Covariance localization is an indispensable component for ensemble-based data assimilation system with a limited member size. The benefit of localization is two-fold: (1) it suppresses spurious correlation due to sampling error, and (2) mitigates the rank-deficiency issue of the sample covariance matrix.

In Local Ensemble Transform Kalman Filter (LETKF), localization is typically implemented by domain localization (i.e., by performing analysis independently at each model grid) and by applying the so-called R-localization, in which the impact of an observation to the analyzed state variable is artificially damped by inflating the observation error covariance R by a factor that is a decreasing function of the physical distance between them.
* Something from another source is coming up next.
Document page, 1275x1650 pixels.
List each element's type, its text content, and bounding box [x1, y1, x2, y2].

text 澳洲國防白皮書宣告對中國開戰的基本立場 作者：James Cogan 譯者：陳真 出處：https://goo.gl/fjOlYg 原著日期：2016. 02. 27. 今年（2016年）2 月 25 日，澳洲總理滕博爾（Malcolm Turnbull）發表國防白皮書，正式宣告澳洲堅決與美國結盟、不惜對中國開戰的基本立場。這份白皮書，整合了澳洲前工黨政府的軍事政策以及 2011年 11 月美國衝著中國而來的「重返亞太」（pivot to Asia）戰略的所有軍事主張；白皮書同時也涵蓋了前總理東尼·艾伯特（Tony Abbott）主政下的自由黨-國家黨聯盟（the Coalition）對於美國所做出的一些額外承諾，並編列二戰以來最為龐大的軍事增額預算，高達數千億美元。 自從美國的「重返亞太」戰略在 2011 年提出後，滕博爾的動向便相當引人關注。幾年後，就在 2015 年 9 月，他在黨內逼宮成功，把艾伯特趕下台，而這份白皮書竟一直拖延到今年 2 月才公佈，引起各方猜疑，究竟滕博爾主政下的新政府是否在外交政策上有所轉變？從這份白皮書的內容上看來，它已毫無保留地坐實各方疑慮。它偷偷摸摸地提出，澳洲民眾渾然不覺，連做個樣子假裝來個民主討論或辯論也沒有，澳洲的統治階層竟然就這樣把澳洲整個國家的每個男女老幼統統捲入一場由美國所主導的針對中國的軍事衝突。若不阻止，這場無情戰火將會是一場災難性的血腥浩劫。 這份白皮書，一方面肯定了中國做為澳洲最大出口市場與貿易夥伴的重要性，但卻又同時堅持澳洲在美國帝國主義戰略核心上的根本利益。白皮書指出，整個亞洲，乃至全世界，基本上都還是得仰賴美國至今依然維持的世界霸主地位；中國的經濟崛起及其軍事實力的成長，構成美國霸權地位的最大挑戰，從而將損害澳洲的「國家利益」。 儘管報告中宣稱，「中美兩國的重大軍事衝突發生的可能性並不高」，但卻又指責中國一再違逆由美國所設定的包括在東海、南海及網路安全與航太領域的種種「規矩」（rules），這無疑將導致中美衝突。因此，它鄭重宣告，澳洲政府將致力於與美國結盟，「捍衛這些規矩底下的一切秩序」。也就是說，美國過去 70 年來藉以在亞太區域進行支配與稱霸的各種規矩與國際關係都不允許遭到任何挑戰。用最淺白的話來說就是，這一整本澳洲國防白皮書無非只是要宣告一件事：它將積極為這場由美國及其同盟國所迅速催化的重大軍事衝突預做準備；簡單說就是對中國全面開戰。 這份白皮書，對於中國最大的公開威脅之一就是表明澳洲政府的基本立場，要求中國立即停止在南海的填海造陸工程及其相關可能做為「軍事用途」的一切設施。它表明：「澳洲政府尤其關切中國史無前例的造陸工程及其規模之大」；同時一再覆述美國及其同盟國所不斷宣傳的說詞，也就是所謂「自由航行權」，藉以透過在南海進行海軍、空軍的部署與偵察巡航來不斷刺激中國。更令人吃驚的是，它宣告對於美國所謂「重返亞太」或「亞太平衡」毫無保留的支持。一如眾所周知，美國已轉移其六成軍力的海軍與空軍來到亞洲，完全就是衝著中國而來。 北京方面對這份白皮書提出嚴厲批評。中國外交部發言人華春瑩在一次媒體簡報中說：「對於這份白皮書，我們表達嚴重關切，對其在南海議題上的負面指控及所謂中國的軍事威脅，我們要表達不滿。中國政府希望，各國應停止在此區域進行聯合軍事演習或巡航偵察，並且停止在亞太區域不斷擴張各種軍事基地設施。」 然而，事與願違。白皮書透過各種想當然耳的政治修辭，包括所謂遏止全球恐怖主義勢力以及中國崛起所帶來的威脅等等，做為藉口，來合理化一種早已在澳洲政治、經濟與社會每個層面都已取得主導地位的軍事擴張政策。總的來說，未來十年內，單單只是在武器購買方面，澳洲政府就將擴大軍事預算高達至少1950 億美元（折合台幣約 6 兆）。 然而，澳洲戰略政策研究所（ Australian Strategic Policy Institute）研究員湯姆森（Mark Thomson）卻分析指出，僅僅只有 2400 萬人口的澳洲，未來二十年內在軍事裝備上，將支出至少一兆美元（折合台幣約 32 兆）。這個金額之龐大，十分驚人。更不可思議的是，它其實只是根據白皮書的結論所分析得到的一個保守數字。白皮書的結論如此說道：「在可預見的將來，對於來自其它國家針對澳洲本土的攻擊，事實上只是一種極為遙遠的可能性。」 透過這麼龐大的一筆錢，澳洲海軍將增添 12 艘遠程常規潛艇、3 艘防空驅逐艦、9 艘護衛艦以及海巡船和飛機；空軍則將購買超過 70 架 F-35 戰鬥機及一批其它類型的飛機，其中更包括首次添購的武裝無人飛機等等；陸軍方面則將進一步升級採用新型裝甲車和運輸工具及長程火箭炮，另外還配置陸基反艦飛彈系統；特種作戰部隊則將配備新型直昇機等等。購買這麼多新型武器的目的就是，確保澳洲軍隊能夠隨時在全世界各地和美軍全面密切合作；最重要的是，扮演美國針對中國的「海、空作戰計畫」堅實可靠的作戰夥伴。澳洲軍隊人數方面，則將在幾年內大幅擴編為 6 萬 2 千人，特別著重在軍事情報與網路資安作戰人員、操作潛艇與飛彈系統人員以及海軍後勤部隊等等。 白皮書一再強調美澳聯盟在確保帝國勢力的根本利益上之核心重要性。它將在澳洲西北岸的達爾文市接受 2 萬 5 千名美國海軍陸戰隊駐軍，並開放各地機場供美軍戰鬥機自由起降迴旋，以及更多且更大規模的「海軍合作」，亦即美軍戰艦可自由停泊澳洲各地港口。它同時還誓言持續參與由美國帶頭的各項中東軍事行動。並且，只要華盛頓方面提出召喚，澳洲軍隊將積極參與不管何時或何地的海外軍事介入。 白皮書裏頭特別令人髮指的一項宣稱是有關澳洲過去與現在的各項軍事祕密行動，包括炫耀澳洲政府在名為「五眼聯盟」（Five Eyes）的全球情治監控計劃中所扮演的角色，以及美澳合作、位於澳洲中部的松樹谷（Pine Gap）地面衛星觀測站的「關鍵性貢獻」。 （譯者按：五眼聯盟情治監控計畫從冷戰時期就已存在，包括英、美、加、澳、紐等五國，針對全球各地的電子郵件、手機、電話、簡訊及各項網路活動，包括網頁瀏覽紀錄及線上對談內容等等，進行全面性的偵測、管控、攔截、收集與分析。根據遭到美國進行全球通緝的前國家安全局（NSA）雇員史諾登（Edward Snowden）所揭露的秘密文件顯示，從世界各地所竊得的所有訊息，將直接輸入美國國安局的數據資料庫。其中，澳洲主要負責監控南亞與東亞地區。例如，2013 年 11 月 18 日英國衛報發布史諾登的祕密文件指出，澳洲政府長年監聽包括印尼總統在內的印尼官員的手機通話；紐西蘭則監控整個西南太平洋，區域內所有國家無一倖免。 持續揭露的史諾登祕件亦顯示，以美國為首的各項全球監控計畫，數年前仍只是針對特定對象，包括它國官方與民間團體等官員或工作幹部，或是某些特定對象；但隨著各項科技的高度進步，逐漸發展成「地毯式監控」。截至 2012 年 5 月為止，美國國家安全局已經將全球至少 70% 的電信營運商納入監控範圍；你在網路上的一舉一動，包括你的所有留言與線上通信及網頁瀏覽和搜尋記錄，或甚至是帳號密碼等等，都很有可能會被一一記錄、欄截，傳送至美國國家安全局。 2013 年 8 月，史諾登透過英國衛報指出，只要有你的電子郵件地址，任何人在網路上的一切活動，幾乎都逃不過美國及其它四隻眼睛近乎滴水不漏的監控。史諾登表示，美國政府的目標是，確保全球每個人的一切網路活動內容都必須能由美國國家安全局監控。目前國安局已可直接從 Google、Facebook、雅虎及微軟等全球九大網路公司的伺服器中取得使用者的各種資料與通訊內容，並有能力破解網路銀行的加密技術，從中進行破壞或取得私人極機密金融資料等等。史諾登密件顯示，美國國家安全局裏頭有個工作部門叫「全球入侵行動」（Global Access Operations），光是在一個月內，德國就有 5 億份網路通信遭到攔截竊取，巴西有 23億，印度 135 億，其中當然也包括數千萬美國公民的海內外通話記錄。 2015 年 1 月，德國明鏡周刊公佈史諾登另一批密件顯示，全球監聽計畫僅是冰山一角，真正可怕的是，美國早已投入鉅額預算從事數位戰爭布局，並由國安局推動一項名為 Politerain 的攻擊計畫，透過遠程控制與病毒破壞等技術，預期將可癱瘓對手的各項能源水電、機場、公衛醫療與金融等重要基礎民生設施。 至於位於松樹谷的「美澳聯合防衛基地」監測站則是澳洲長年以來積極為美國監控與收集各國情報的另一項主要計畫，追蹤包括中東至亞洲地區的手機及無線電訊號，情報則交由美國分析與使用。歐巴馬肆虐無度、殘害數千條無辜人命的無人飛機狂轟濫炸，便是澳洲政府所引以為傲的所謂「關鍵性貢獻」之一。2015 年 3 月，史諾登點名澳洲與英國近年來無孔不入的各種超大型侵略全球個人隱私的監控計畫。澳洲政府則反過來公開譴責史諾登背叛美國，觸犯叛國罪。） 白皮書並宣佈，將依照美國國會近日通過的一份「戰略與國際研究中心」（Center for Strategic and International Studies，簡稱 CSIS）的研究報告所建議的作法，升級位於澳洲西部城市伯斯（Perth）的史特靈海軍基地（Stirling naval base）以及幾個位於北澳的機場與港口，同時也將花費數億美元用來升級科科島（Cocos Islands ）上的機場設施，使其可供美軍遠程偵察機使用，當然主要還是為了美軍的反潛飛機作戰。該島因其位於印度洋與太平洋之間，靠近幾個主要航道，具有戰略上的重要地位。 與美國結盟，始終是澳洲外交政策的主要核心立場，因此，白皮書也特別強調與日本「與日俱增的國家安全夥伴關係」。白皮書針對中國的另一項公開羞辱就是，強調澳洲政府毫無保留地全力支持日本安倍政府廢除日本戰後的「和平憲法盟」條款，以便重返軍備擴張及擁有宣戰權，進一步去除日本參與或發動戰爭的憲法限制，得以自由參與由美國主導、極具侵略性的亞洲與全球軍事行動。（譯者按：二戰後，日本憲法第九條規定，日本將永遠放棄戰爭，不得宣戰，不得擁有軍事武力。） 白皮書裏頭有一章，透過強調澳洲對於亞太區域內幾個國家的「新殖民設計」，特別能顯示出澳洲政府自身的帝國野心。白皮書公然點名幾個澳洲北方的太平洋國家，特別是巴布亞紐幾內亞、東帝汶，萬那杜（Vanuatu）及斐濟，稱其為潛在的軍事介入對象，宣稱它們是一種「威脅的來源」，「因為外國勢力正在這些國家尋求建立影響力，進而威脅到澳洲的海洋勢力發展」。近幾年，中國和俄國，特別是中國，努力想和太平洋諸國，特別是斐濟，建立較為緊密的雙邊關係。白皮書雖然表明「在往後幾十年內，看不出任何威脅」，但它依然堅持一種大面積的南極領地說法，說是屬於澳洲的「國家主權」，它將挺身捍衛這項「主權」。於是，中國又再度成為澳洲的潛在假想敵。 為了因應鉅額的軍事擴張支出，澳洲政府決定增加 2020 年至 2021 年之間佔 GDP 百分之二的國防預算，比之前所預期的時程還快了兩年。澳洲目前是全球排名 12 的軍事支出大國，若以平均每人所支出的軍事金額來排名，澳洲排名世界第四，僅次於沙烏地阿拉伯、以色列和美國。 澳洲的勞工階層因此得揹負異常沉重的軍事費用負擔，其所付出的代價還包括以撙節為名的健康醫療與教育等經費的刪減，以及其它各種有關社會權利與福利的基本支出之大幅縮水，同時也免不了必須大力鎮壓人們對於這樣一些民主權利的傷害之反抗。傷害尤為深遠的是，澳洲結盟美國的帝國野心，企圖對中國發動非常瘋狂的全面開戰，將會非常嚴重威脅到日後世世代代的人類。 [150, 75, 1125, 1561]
Recent study at Japan Meteorological Agency using its operational global LETKF revealed that, while R-localization effectively suppresses spurious impact from an observation onto remote grids, it does not help to alleviate rank deficiency issue within the local analaysis, hindering the LETKF from extracting information from dense observations such as satellite radiances. R-localization also poses difficulty when assimilating non-local observations (e.g., ground-based GNSS observations, satellite radiances, or even in-situ surface pressure observations) whose physical locations are not clearly defined.

To resolve the above issues, we explore possibility of applying model-space localization. The advantage of model-space localization over the R-localization will be discussed using an idealized one-dimensional toy system, with its application to assimilation of ground-based GNSS moisture observations in mind.